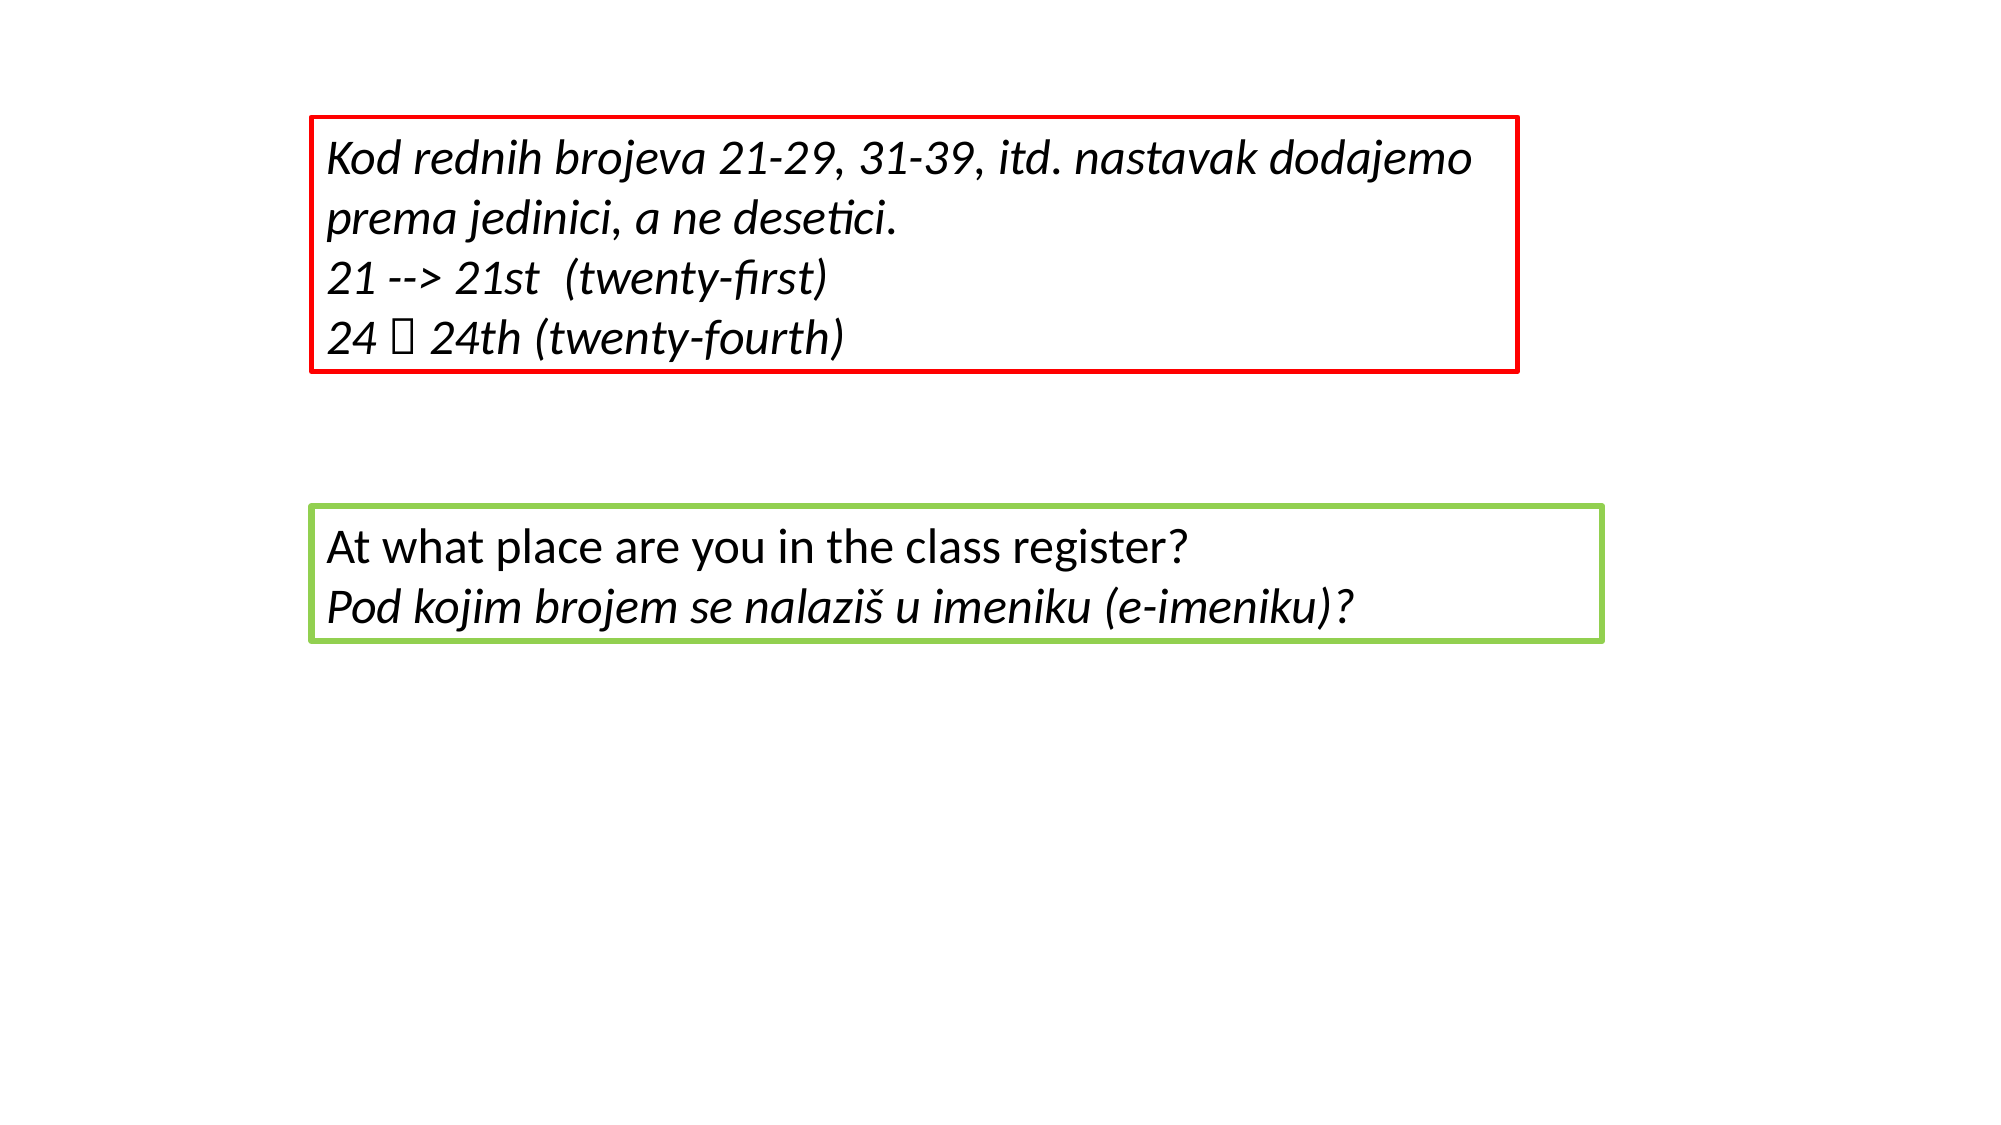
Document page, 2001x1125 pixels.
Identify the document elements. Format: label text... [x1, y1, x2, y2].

text_box At what place are you in the class register? Pod kojim brojem se nalaziš u imeniku (e-imeniku)? [311, 506, 1602, 641]
text_box Kod rednih brojeva 21-29, 31-39, itd. nastavak dodajemo prema jedinici, a ne desetici. 21 --> 21st (twenty-first) 24  24th (twenty-fourth) [311, 116, 1518, 372]
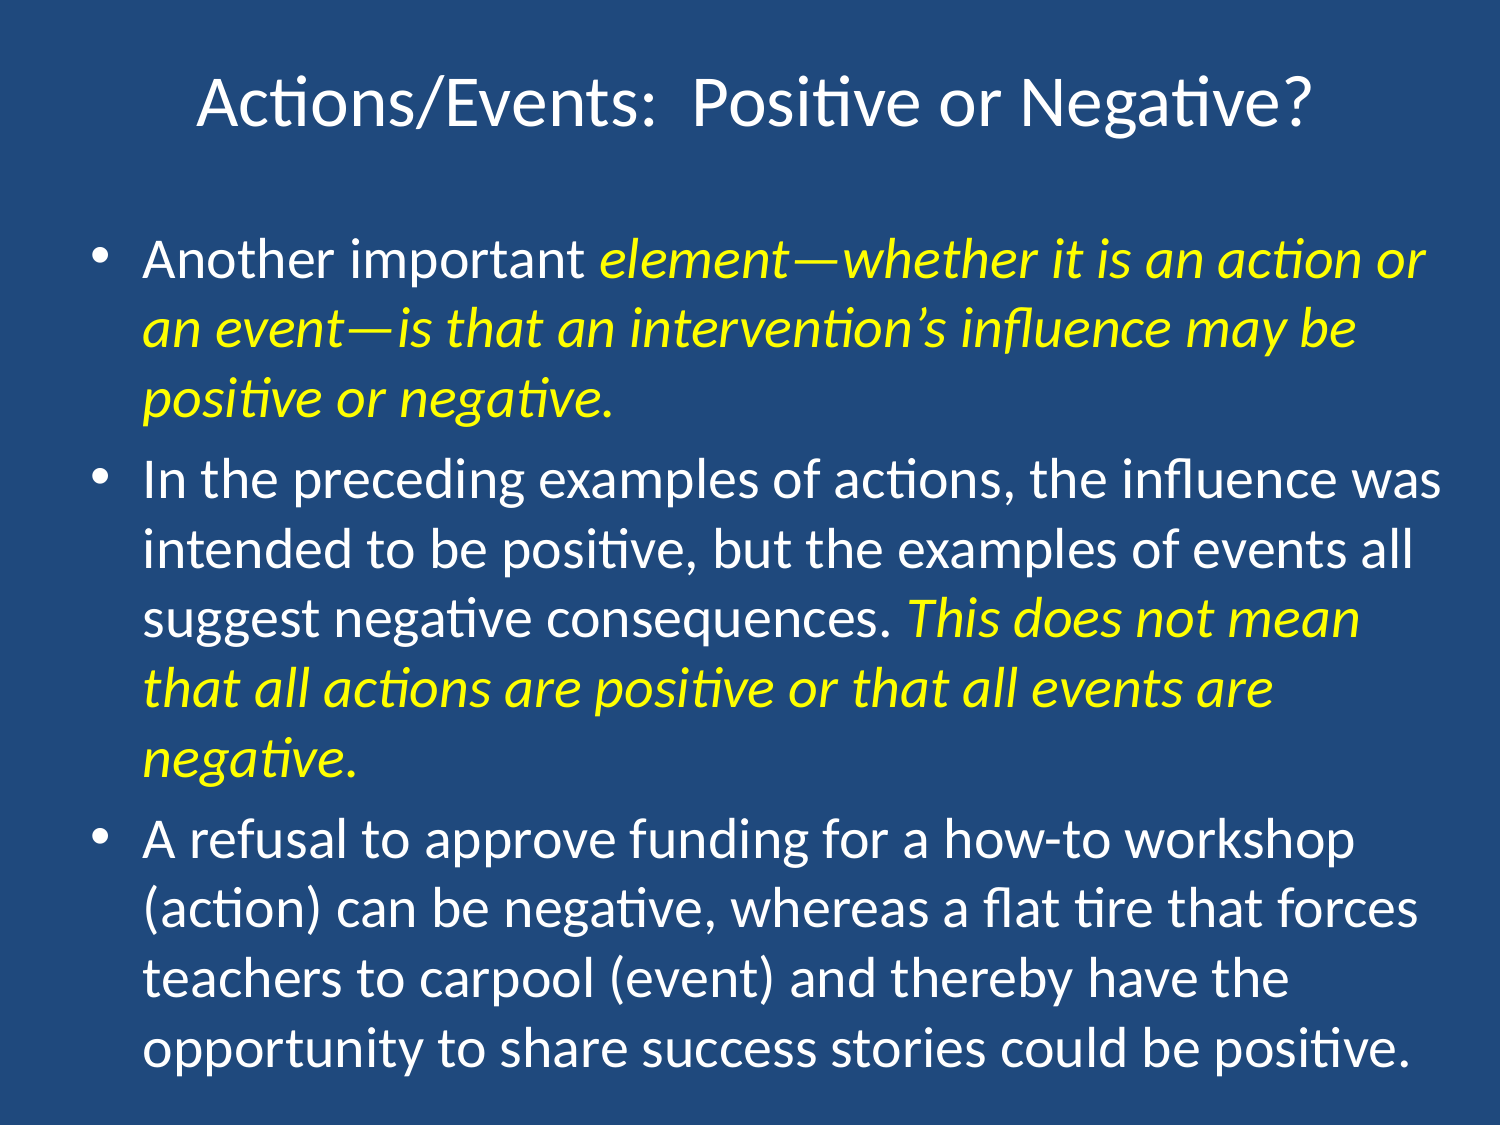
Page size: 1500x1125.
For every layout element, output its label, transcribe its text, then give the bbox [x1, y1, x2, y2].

list Another important element—whether it is an action or an event—is that an intervention’s influence may be positive or negative. In the preceding examples of actions, the influence was intended to be positive, but the examples of events all suggest negative consequences. This does not mean that all actions are positive or that all events are negative. A refusal to approve funding for a how-to workshop (action) can be negative, whereas a flat tire that forces teachers to carpool (event) and thereby have the opportunity to share success stories could be positive. [75, 212, 1463, 1100]
title Actions/Events: Positive or Negative? [75, 45, 1438, 150]
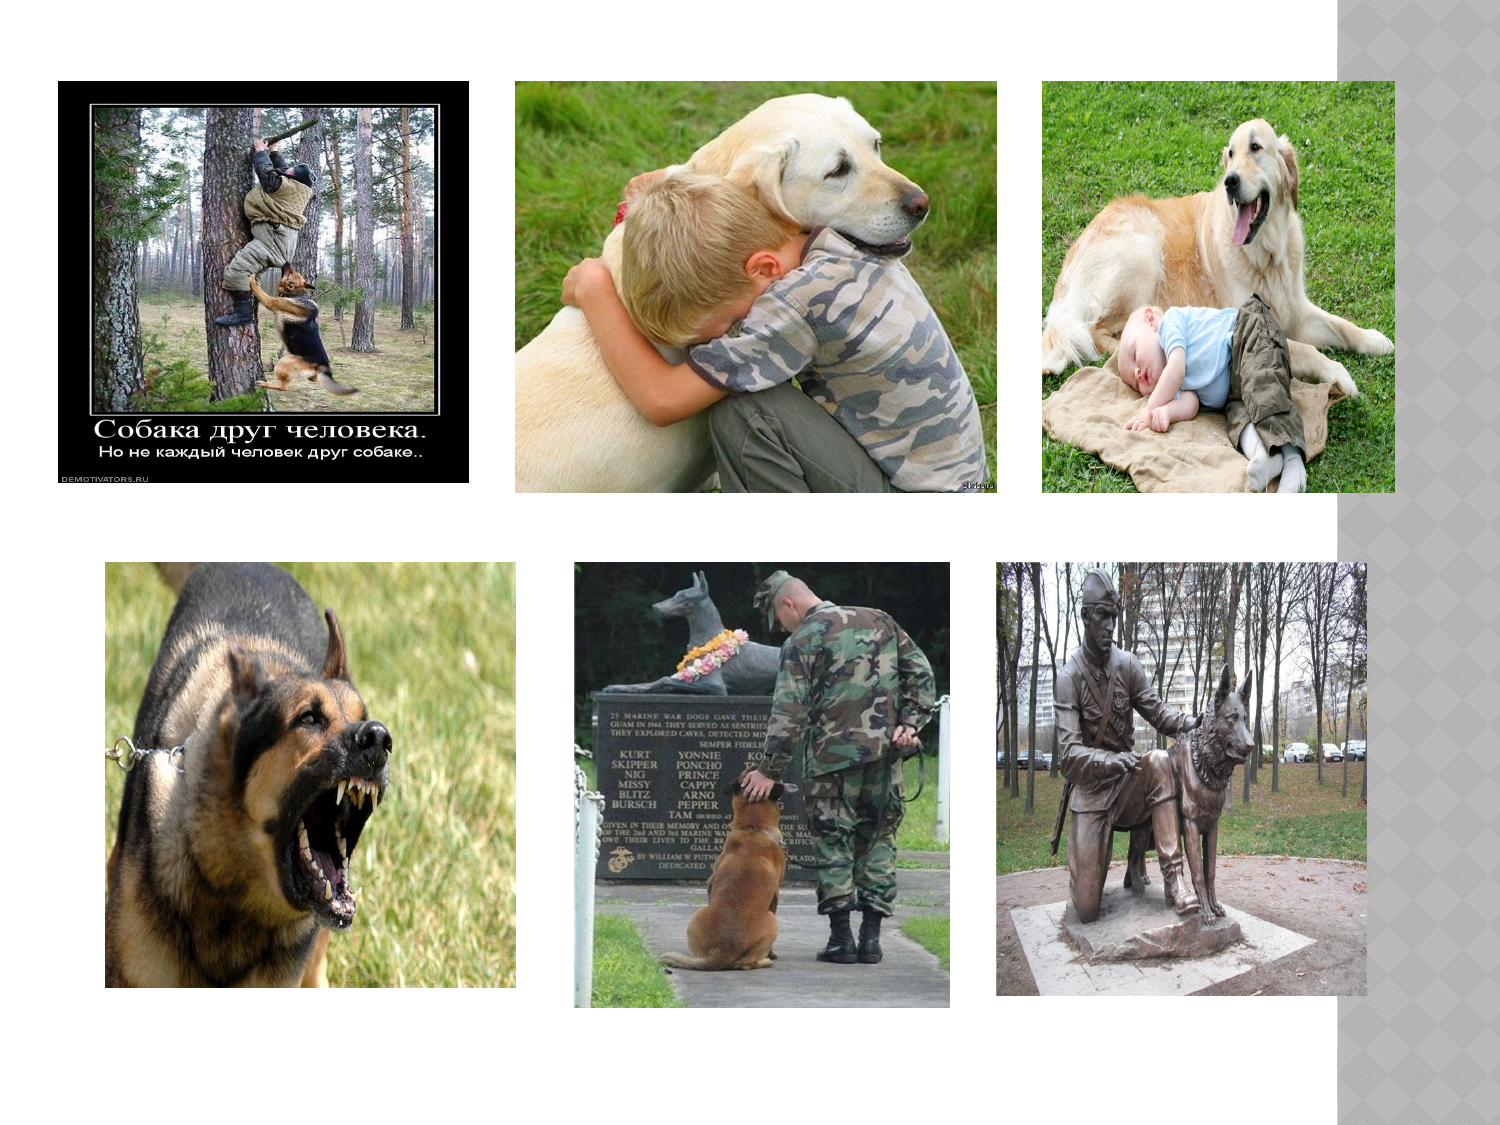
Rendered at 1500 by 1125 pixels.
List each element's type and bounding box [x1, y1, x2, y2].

picture [105, 561, 516, 988]
picture [995, 561, 1367, 997]
picture [515, 81, 997, 493]
picture [58, 81, 470, 484]
picture [573, 562, 950, 1009]
picture [1042, 81, 1395, 493]
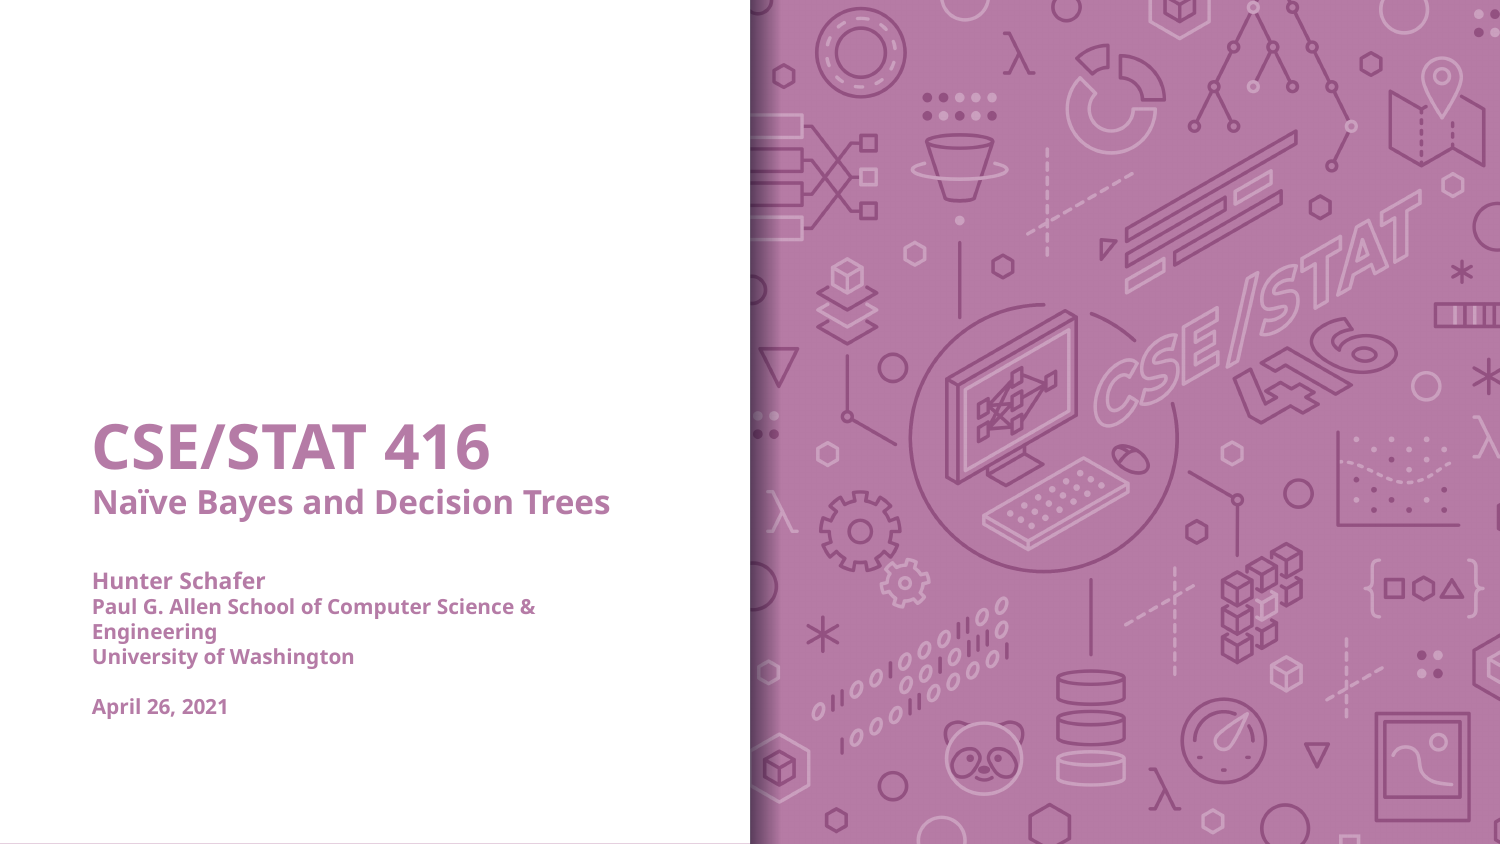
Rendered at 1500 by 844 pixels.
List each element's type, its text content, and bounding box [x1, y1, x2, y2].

picture [751, 0, 1500, 844]
title CSE/STAT 416 Naïve Bayes and Decision Trees Hunter Schafer Paul G. Allen School of Computer Science & Engineering University of Washington April 26, 2021 [76, 391, 674, 763]
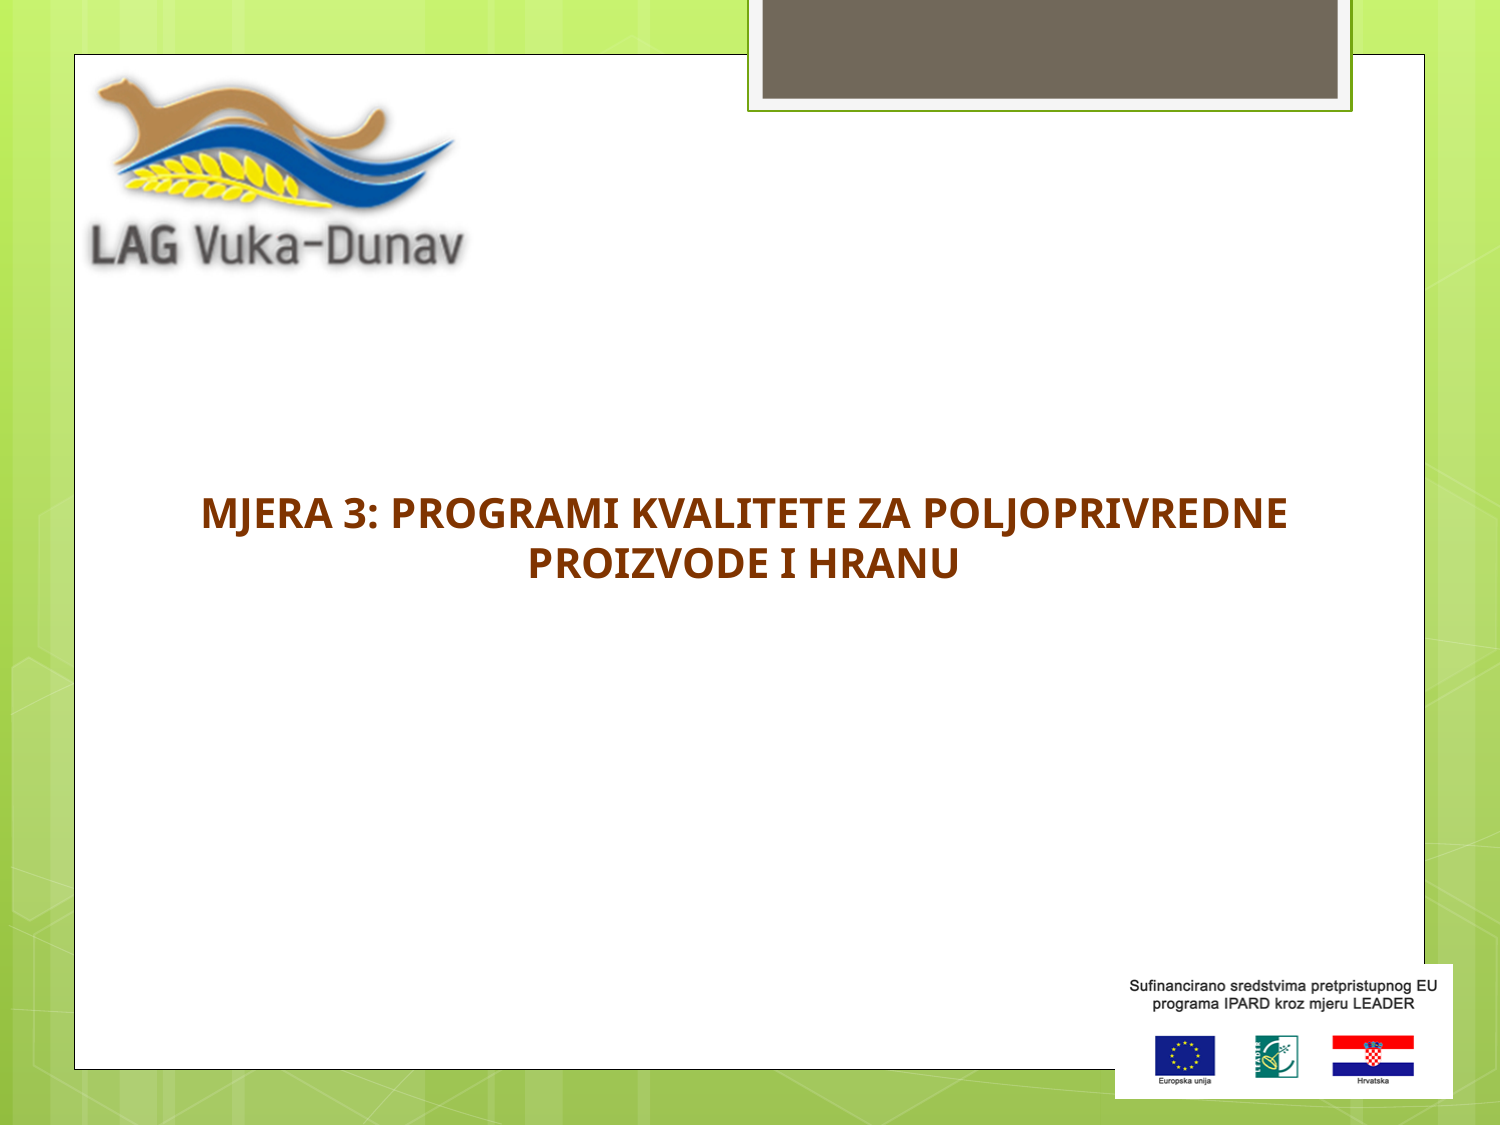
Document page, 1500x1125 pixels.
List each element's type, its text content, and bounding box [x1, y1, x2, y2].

┄┄┄┄┄┄┄┄┄┄┄┄┄┄┄┄┄┄┄┄

» **Required work**
Go through the material above and retype every line exactly, without the images.

» **Exercise response**
Document page, 2001x1125 pixels.
Identify the document elements. Format: label text... [x1, y1, x2, y2].

text_box At what place are you in the class register? Pod kojim brojem se nalaziš u imeniku (e-imeniku)? [311, 506, 1602, 641]
text_box Kod rednih brojeva 21-29, 31-39, itd. nastavak dodajemo prema jedinici, a ne desetici. 21 --> 21st (twenty-first) 24  24th (twenty-fourth) [311, 116, 1518, 372]
Page size: 1500x1125.
For every layout element, output its label, transcribe its text, then give the bbox [x1, y1, x2, y2].

list Another important element—whether it is an action or an event—is that an intervention’s influence may be positive or negative. In the preceding examples of actions, the influence was intended to be positive, but the examples of events all suggest negative consequences. This does not mean that all actions are positive or that all events are negative. A refusal to approve funding for a how-to workshop (action) can be negative, whereas a flat tire that forces teachers to carpool (event) and thereby have the opportunity to share success stories could be positive. [75, 212, 1463, 1100]
title Actions/Events: Positive or Negative? [75, 45, 1438, 150]
Rendered at 1500 by 1125 pixels.
List each element's type and bounding box [x1, y1, x2, y2].

picture [105, 561, 516, 988]
picture [995, 561, 1367, 997]
picture [515, 81, 997, 493]
picture [58, 81, 470, 484]
picture [573, 562, 950, 1009]
picture [1042, 81, 1395, 493]
Rendered at 1500 by 844 pixels.
List each element's type, its text content, and bounding box [x1, y1, x2, y2].

picture [751, 0, 1500, 844]
title CSE/STAT 416 Naïve Bayes and Decision Trees Hunter Schafer Paul G. Allen School of Computer Science & Engineering University of Washington April 26, 2021 [76, 391, 674, 763]
Document page, 1500x1125 pixels.
List each element's type, its text content, and bounding box [x1, y1, x2, y2].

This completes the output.